**Given text:**
This paper is arranged as follows: Section 2 gives the context to this paper, reviewing the research literature in this field and recording challenges in IoT including overloaded networks, and the need for resource management, video streaming, and IoT security. The Section also reviews the video processing background, including video compression and motion detection. Section 3 describes the methodology pursued in the paper, while experimental results are presented in Section 4, along with a discussion of their significance, including in relation to other recent similar systems. Finally, Section 5 draws some conclusions as a result of this study.

3. METHODOLOGY

In this Section, the methodology employed is described in a modular fashion. These modules include data acquisition, ROM identification, load reduction, and secure transmission.

3.1. Outline of the Approach

This study advocates a method of video compression in which each consecutive frame of a video is preprocessed, as the basis of making a decision regarding whether the video information at that time shall, after compression, be sent or not. That is to say, it decides whether to transmit the compressed video data from an originating IoMT device across the IoMT network. A difference frame is used to establish whether any meaningful information is present or not at any one moment in time. Based on that information, reduction of data can be achieved through motion detection. By reducing the video content, the method not only avoids storage problems, given the limited memory sizes of typical IoMT devices, but it also enables efficient processing and secure streaming of the compressed video data, preserving the video quality, while not omitting any significant information contained in the acquired video frames.

3.2. System Composition

The system that has been designed by the authors is divided into four major components comprising of: (1) Data Acquisition; (2) ROM Identification; (3) Load Reduction; and (4) Secure Transmission. The system, as shown in Figure 1, was implemented using the OpenCV library, written in the Python programming language, to facilitate a variety of functions for image and video processing. The proposed method uses an implementation of the JPEG codec in OpenCV. In data acquisition, video frames are captured as YUV video of Phase Alternating Line (PAL) TV/video system [57] before conversion back to the more convenient, as far as the current video processing of the authors is concerned, Red/Green/Blue (RGB) color space. Thus, frame difference images are formed in that RGB space. The difference frame calculated at any one instance is reduced to specified intensity values. A ROM is separated from an image depending on the amount of motion change within each identified region. The ROM is then compressed and encrypted before it is sent across the IoMT network. A more detailed overview of each module is now given.
Figure 1. A modular representation of the system.
It is important to notice that for some security applications, there may not be a need to convert from YUV to RGB, as color images may not be required. In fact, if difference imaging was the only application envisaged then only the Y channel could be sufficient and will result in saving of resources. However, if further video analysis is to be performed then conversion from YUV to RGB color space may well be required, such as for gait recognition at airports [58] or facial recognition using the Kinect sensor [8]. Therefore, this paper considers a system with the more general case, which readers can reduce according to their individual application requirements.

**Record extracts:**
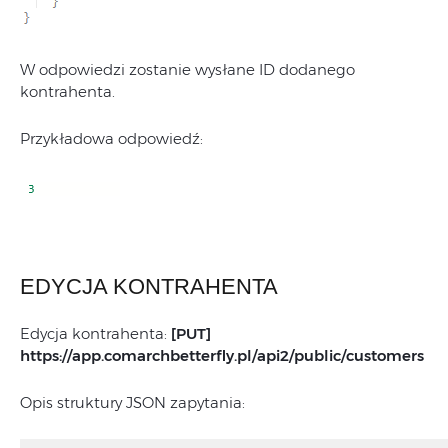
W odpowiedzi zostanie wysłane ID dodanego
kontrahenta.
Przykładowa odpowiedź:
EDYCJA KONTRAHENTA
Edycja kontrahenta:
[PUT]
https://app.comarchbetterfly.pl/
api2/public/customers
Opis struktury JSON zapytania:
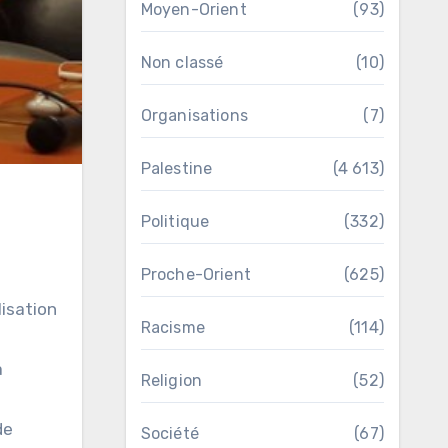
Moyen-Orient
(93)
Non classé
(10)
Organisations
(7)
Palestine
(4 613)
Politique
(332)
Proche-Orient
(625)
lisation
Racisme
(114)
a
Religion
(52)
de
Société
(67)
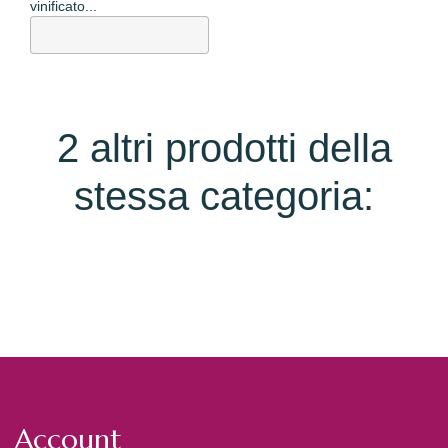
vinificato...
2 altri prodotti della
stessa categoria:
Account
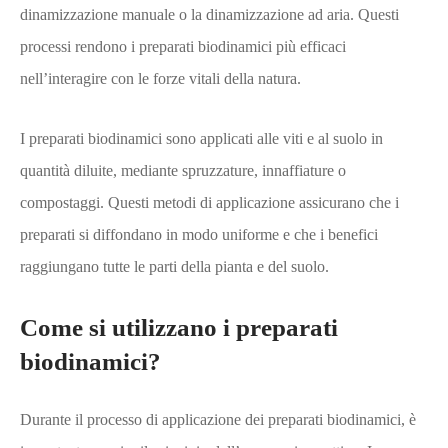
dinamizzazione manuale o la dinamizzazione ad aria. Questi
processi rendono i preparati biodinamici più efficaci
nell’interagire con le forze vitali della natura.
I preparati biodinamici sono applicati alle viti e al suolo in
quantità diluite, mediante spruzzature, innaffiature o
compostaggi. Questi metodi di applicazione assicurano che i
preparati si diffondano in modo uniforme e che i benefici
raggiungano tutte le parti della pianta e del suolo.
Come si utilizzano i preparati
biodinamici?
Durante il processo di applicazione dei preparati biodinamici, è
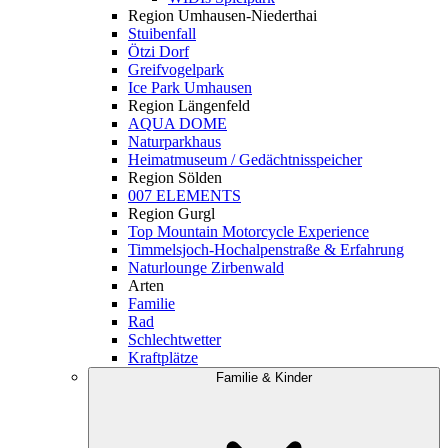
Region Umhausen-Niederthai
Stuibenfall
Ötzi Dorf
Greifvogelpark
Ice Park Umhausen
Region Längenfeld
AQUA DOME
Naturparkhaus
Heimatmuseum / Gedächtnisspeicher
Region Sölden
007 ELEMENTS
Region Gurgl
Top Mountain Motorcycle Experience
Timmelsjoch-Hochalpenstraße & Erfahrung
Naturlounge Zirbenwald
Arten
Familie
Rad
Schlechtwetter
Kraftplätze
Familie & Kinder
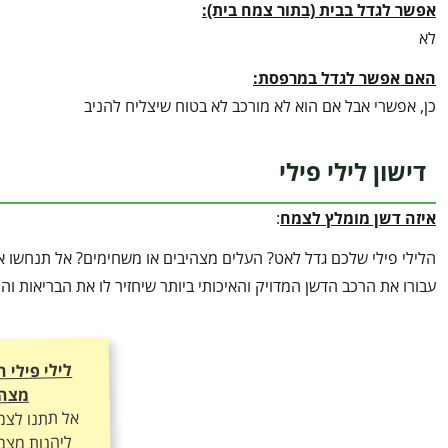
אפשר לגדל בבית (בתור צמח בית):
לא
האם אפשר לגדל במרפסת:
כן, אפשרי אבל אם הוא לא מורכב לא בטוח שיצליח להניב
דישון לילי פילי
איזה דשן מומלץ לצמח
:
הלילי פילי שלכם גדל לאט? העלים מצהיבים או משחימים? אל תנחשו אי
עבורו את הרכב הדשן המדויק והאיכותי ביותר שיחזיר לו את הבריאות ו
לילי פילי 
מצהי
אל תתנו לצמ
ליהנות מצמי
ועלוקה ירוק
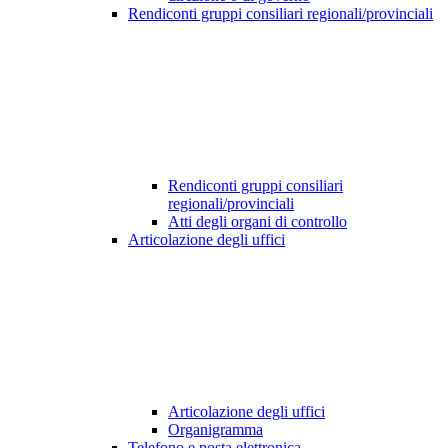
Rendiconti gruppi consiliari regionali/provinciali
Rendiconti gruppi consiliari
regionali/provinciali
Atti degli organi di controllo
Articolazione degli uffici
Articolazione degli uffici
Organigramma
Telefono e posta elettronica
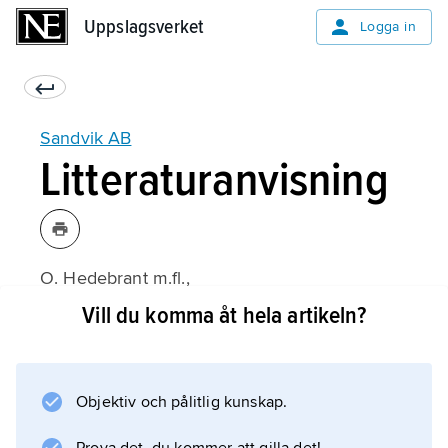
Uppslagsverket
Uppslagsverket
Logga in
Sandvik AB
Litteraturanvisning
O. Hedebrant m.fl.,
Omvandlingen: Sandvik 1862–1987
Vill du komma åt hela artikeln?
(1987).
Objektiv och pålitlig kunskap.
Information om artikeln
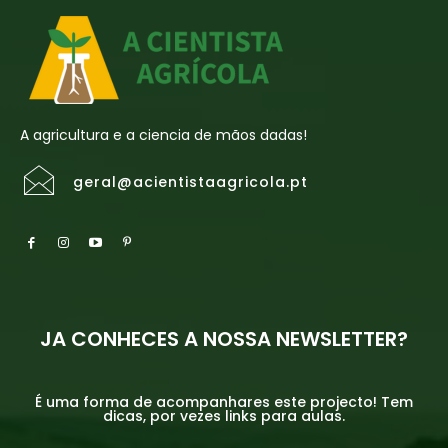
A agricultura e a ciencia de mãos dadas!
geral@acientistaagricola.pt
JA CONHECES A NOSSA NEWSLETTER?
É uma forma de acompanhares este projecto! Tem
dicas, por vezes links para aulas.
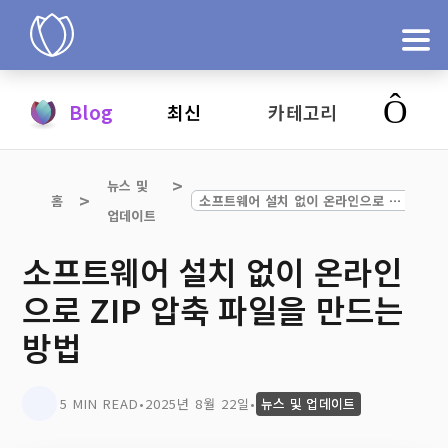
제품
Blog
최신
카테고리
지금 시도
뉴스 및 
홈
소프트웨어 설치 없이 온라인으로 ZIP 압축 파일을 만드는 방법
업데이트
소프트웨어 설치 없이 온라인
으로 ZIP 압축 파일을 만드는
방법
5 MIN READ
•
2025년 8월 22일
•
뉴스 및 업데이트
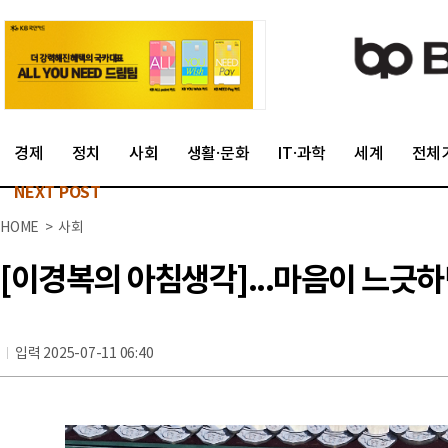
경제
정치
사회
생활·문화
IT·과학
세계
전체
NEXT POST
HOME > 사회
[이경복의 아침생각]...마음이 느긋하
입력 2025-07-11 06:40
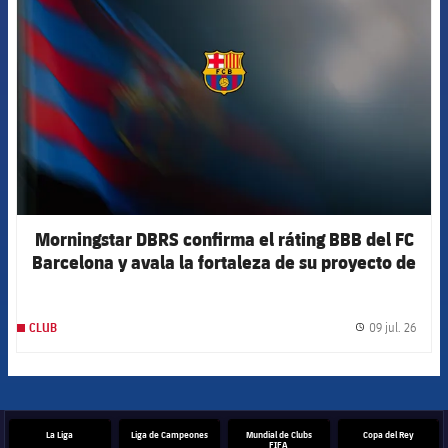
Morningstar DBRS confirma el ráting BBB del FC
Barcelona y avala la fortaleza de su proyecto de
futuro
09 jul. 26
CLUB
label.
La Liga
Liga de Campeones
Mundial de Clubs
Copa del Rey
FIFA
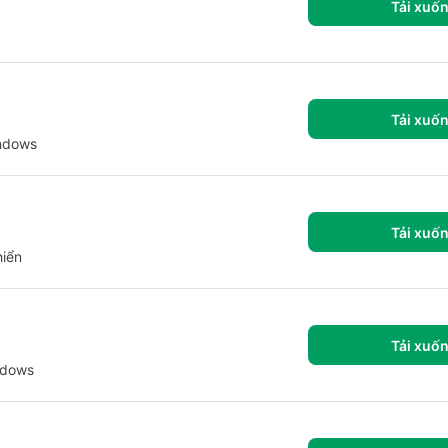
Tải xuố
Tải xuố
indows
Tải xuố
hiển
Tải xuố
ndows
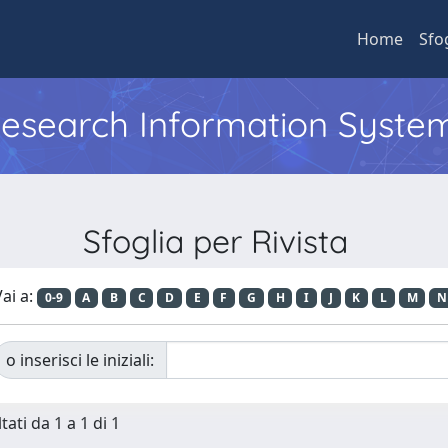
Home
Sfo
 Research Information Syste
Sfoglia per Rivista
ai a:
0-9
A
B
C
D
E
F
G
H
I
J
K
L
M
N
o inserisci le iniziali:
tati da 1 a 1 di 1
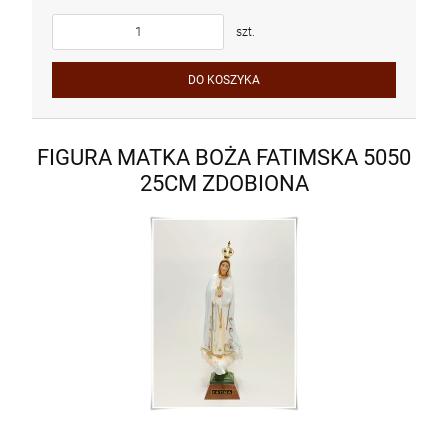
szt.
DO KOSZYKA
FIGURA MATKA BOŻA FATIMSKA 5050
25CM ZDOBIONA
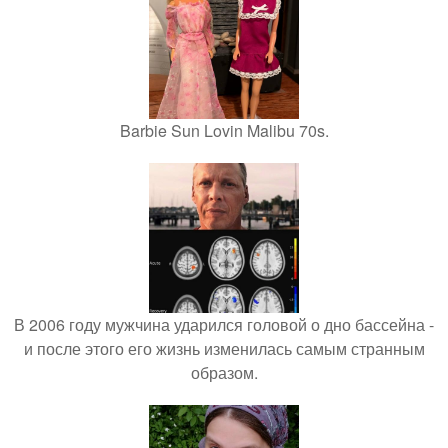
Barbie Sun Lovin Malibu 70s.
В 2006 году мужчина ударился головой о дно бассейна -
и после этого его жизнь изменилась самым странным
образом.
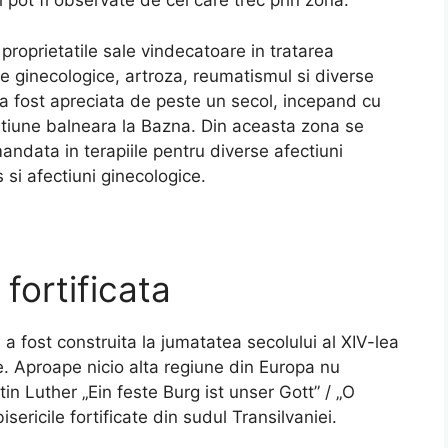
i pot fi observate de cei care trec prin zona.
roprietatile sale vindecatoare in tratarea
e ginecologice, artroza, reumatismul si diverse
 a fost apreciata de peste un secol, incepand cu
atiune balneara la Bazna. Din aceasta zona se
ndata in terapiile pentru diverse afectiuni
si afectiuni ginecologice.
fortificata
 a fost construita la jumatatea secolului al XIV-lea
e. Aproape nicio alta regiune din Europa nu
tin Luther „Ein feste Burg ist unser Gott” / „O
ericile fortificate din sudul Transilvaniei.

**To do:**
Carry on the IoMT video compression text from its final sentence. The data here has no connection to the IoMT video compression text.

**Response to the exercise:**
3.2.1. Data Acquisition

Acquisition of video data and conversion of color spaces, prior to actual processing, is carried out in this module. For simplicity, raw YUV videos (Y is the luminance value and UV are the two color component) are opened prior to conversion to the RGB format, which eases video processing. The trial video sequences, used in experiments, are obtained from open source repositories, selected on the basis of their different motion and color characteristics. Each of the video sequences used has differing content type, extent of motion, and frame sizes. These sequences consisted of five open-source videos named throughout this paper as Walk, Ground, Exercise, Duval Street and Football. Ground and Football were obtained from the VIRAT video dataset (release version 2.0) [59] and Xiph.org [60]. At a particular instance, a new frame is read from the stored video source. This new frame and a previously acquired frame are converted to RGB color space.

3.2.2. ROM Identification

This module comprises of the extraction of a ROM and is further divided into two main parts that is, Selector and Trimmer.
Selector: A difference frame is computed using new and reference frames. The difference frame is then checked for the amount of change and depending on this amount, a decision is made as to whether a ROM needs to be extracted or not. If no significant change is identified, the system state switches to load reduction mode directly. On the other hand, if prominent change is detected in a new frame with respect to (w.r.t.) the reference frame, then the difference frame is forwarded to the Trimmer.
Trimmer: The second step in ROM identification involves restriction of data to only the required portion. Intensities considered in the reference and current frame, when differencing the two frames, resulting, are limited to those greater than twenty (from a range 0 to 255) because lower intensity differences are visually indistinguishable in the grayscale. A threshold of 20 was set after observing the results from varying from threshold from 10 to 80, so as to check that there is not excessive loss of information if a sub-optimal threshold value is set. Thus only region(s) containing non-zero pixel values greater than the threshold value are selected from the difference frame. A region where those pixel values occur is mapped onto the matching region in the current frame, after which the ROM that it forms is cropped from the current frame. In Figure 2, a difference frame, F D in Figure 2a, is shown after differencing between the corresponding reference and current frame, F C . From Figure 2a, it is apparent that only the values 36, 45, and 40 are above the threshold. The region corresponding to the F C array in Figure 2b is cropped to the area defining significantly changed pixel values and is represented as F R e g i o n , after cropping, in Figure 2c. After cropping, the color space of a ROM is converted back from grayscale format to RGB, which is then used in the load reduction module.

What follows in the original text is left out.